*What needs to be done*
List each line of the listing below that contains the string "Vape".

*Data records*
■ ■ ■
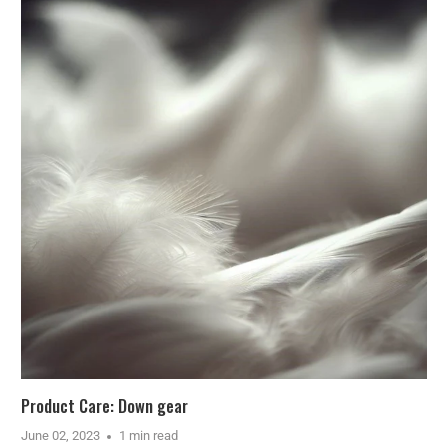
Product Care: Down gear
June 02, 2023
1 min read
■ ■ ■
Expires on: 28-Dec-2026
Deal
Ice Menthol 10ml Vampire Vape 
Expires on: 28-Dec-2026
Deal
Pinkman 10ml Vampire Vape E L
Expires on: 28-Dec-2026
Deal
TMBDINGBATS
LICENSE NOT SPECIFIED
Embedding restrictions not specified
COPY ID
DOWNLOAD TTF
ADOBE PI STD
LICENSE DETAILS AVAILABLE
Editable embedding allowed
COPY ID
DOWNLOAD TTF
■ ■ ■
*Solution*
Ice Menthol 10ml Vampire Vape 
Pinkman 10ml Vampire Vape E L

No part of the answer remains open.